Cette argumentation coïncide avec celle exprimée par le président du gouvernement lui-même ce mardi. Pedro Sánchez a justifié son blocage à Bruxelles de l’expansion de la mission Atalante pour envoyer des navires vers la mer Rouge par « pur bon sens », parce que « le cadre de l’opération n’est pas le même » et « le risque et la nature du défi sont différents », a-t-il déclaré.
Le président n’a pas exclu ni confirmé si l’Espagne participerait à une nouvelle mission, non liée à l’Atalanta. « Espagne ne s’oppose pas à la création d’une autre opération en mer Rouge. Nous sommes disposés et ouverts à l’opération envisagée par les alliés, qu’ils soient de l’UE ou de l’OTAN, mais pas dans le cadre de l’opération Atalante. » Il en a parlé avec le président des États-Unis, Joe Biden, mais ni le ton ni le contenu de la conversation n’a transcendé.
Les alliés n’adhèrent pas à la force de Biden
Le 19 décembre, la Maison Blanche a annoncé un mission internationale avec une vingtaine de pays pour garantir le trafic maritime dans la mer Rouge, après que les plus importantes compagnies maritimes et la compagnie pétrolière BP ont annoncé qu’elles cesseraient d’utiliser cette route passant par le canal de Suez. Ils encercleraient l’Afrique, ce qui augmenterait les coûts de plus d’un million d’euros et la traversée en dix jours. Elle touche 12 % du trafic maritime mondial.
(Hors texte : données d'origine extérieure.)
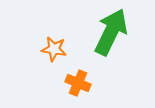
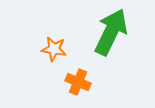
orange cross: moved 1 px up
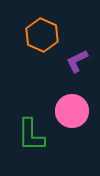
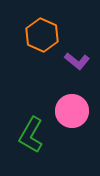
purple L-shape: rotated 115 degrees counterclockwise
green L-shape: rotated 30 degrees clockwise
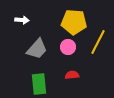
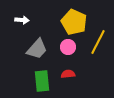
yellow pentagon: rotated 20 degrees clockwise
red semicircle: moved 4 px left, 1 px up
green rectangle: moved 3 px right, 3 px up
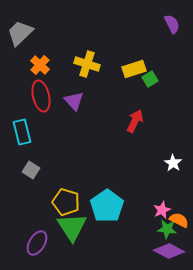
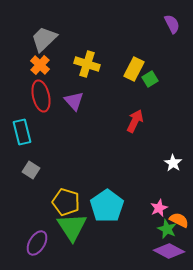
gray trapezoid: moved 24 px right, 6 px down
yellow rectangle: rotated 45 degrees counterclockwise
pink star: moved 3 px left, 2 px up
green star: rotated 18 degrees clockwise
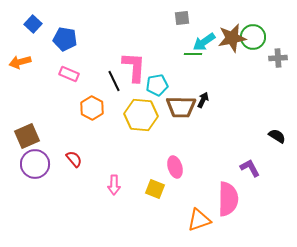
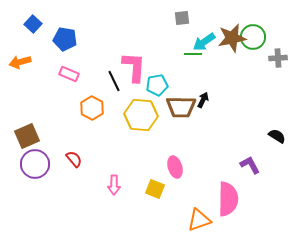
purple L-shape: moved 3 px up
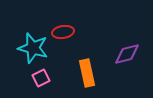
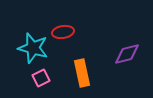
orange rectangle: moved 5 px left
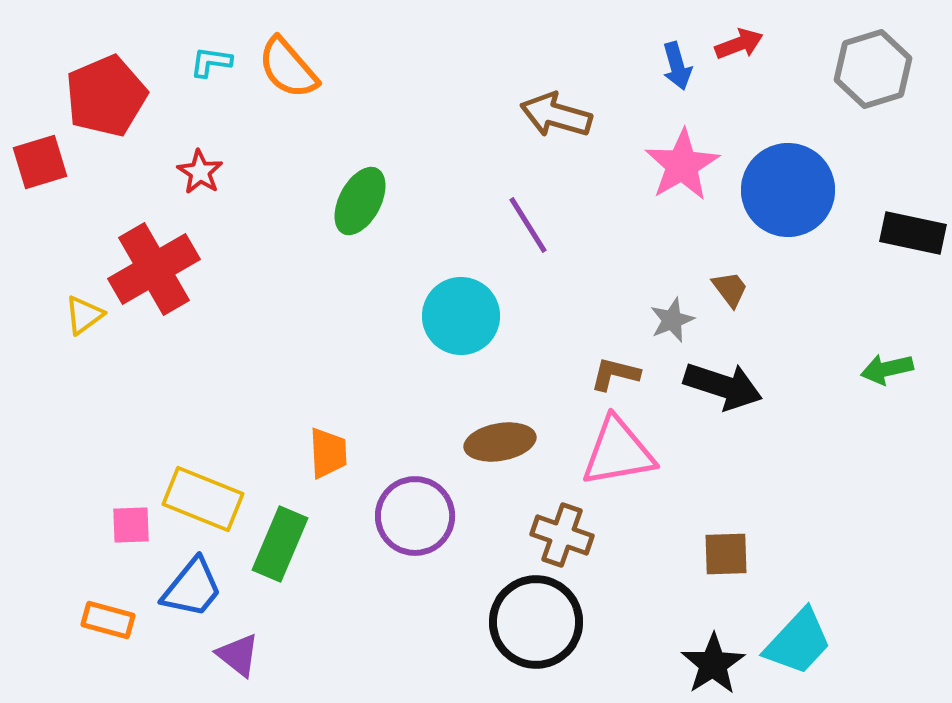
Washington a publié une déclaration du secrétaire à la Défense Lloyd J. Austin, selon laquelle l’opération Prosperity Guardian a réuni « plusieurs pays, dont le Royaume-Uni, Bahreïn, le Canada, France, ItaliePays-Bas, Norvège, Seychelles et Espagne« .
Espagne immédiatement refusé avec une déclaration du ministère de la Défense, et a souligné que toute participation espagnole devait se faire sous l’égide de l’OTAN ou de l’UE. L’Italie a envoyé une note similaire : le ministère de la Défense du gouvernement de Giorgia Meloni a assuré qu’il allait envoyer un navire vers la mer Rouge à la demande des armateurs italiens, mais pas dans le cadre des opérations américaines. La France a déclaré qu’elle soutenait les efforts visant à sécuriser la navigation dans la mer Rouge, mais que ses navires resteraient sous commandement français. L’un d’eux a déjà abattu un drone d’attaque yéménite.
Ainsi, pour l’instant, seuls 12 pays sur les 20 évoqués par le Pentagone ont confirmé leur participation à la mission. Le Royaume-Uni et la Grèce ont publiquement uni leurs forces, mais d’autres alliés comme l’Arabie saoudite et les Émirats arabes unis ont déclaré qu’ils n’y étaient pas intéressés.